A des fins personnelles

Souvent, les hommes d’affaires ont été soupçonnés d’utiliser le Parlement à des fins personnelles. Comme Ahmad Ezz, montré du doigt lorsque sont citées les modifications de la loi sur le monopole qui, plus sévères, auraient affecté ses propres affaires. En fait, bien qu’il n’ait jamais été officiellement accusé de monopole, dans l’esprit des Egyptiens, le mot monopole est associé à Ahmad Ezz. La loi de l’impôt sur le revenu est un autre exemple de l’influence des hommes d’affaires au Parlement. Promulguée en 2000, elle a réduit l’impôt maximum de 40 à 20 %. « Cette loi n’a pas été en faveur des hommes d’affaires. Avant, on bénéficiait d’exemption de 10 ans sur toute nouvelle activité ; la nouvelle loi a réduit le taux de l’impôt, mais a aussi supprimé toutes les exemptions », s’insurge Aboul-Einein, et d’ajouter que les hommes d’affaires font partie de la société, les députés-hommes d’affaires ne peuvent pas faire passer des lois faites sur mesure, « ils sont sous les projecteurs et seront l’objet de scandales s’ils le font ».

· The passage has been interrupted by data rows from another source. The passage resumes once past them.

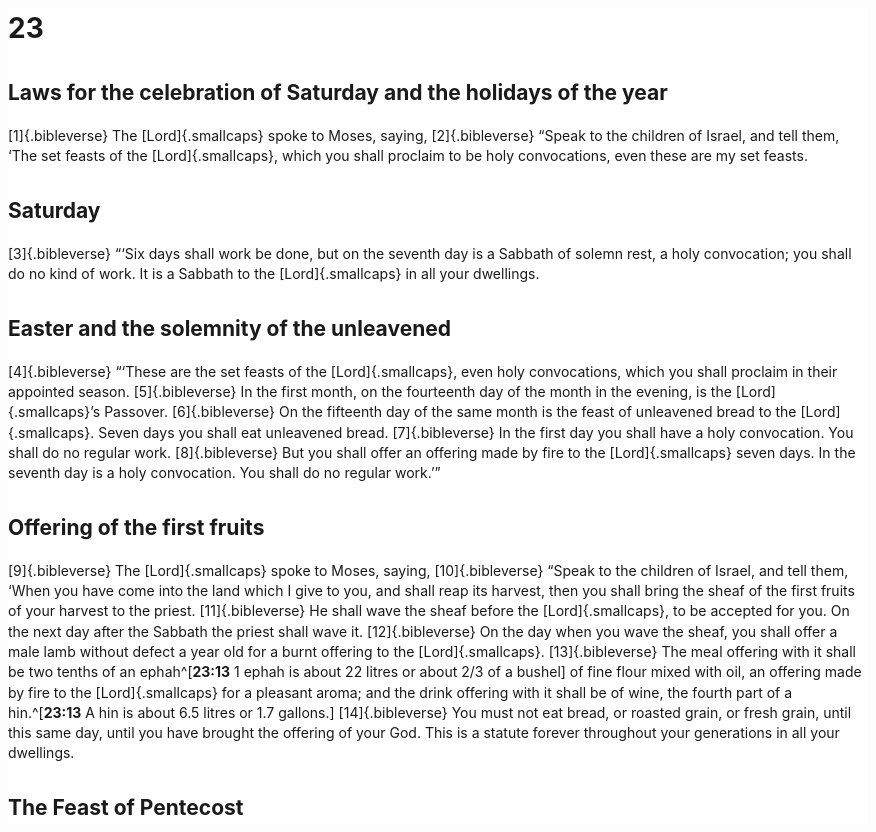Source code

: # 23 
## Laws for the celebration of Saturday and the holidays of the year
[1]{.bibleverse} The [Lord]{.smallcaps} spoke to Moses, saying, [2]{.bibleverse} “Speak to the children of Israel, and tell them, ‘The set feasts of the [Lord]{.smallcaps}, which you shall proclaim to be holy convocations, even these are my set feasts.

## Saturday
[3]{.bibleverse} “‘Six days shall work be done, but on the seventh day is a Sabbath of solemn rest, a holy convocation; you shall do no kind of work. It is a Sabbath to the [Lord]{.smallcaps} in all your dwellings.

## Easter and the solemnity of the unleavened
[4]{.bibleverse} “‘These are the set feasts of the [Lord]{.smallcaps}, even holy convocations, which you shall proclaim in their appointed season. [5]{.bibleverse} In the first month, on the fourteenth day of the month in the evening, is the [Lord]{.smallcaps}’s Passover. [6]{.bibleverse} On the fifteenth day of the same month is the feast of unleavened bread to the [Lord]{.smallcaps}. Seven days you shall eat unleavened bread. [7]{.bibleverse} In the first day you shall have a holy convocation. You shall do no regular work. [8]{.bibleverse} But you shall offer an offering made by fire to the [Lord]{.smallcaps} seven days. In the seventh day is a holy convocation. You shall do no regular work.’”

## Offering of the first fruits
[9]{.bibleverse} The [Lord]{.smallcaps} spoke to Moses, saying, [10]{.bibleverse} “Speak to the children of Israel, and tell them, ‘When you have come into the land which I give to you, and shall reap its harvest, then you shall bring the sheaf of the first fruits of your harvest to the priest. [11]{.bibleverse} He shall wave the sheaf before the [Lord]{.smallcaps}, to be accepted for you. On the next day after the Sabbath the priest shall wave it. [12]{.bibleverse} On the day when you wave the sheaf, you shall offer a male lamb without defect a year old for a burnt offering to the [Lord]{.smallcaps}. [13]{.bibleverse} The meal offering with it shall be two tenths of an ephah^[**23:13** 1 ephah is about 22 litres or about 2/3 of a bushel] of fine flour mixed with oil, an offering made by fire to the [Lord]{.smallcaps} for a pleasant aroma; and the drink offering with it shall be of wine, the fourth part of a hin.^[**23:13** A hin is about 6.5 litres or 1.7 gallons.] [14]{.bibleverse} You must not eat bread, or roasted grain, or fresh grain, until this same day, until you have brought the offering of your God. This is a statute forever throughout your generations in all your dwellings.

## The Feast of Pentecost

Mais les observateurs ne lâchent pas. Nafadi note également qu’il est rare qu’un homme d’affaires soumette des questions au gouvernement. « Ils ne veulent jamais trop fâcher les responsables, ils en ont besoin, même les hommes d’affaires opposants », dit-il. L’étude d’Amgad Al-Gabbass appuie l’observation du journaliste parlementaire en estimant que les hommes d’affaires du Parlement sont contre davantage de démocratisation, puisqu’ils tirent profit de la situation actuelle. L’étude note que les comptes rendus de l’Assemblée du peuple n’ont enregistré aucune initiative législative ou de surveillance en faveur de réformes politiques de la part des hommes d’affaires malgré leur présence notable.

En chiffres, le nombre d’hommes d’affaires dans le Parlement 2011 n’est pas encore connu. Il a grimpé de 37, en 1985, à 77 en 2000, puis à 68 en 2005 sur les 454 sièges que compte le Parlement. La présence des hommes d’affaires est devenue plus importante depuis l’an 2000. Plusieurs s’étaient présentés en tant qu’indépendants au départ, puis ont adhéré au PND qui les a bien accueillis. « Le rôle des hommes d’affaires est devenu plus éminent avec la libéralisation économique, ce qui est assez commun dans d’autres pays du monde. Seulement, dans d’autres pays, il y a plus de valeurs économiques et politiques, et surtout des législations pour éviter le conflit d’intérêts et contrôler la corruption », estime Omar Hashem Rabiaa, chercheur au Centre des Etudes Politiques et Stratégiques (CEPS) d’Al-Ahram. C’est peut-être ce qui manque en Egypte.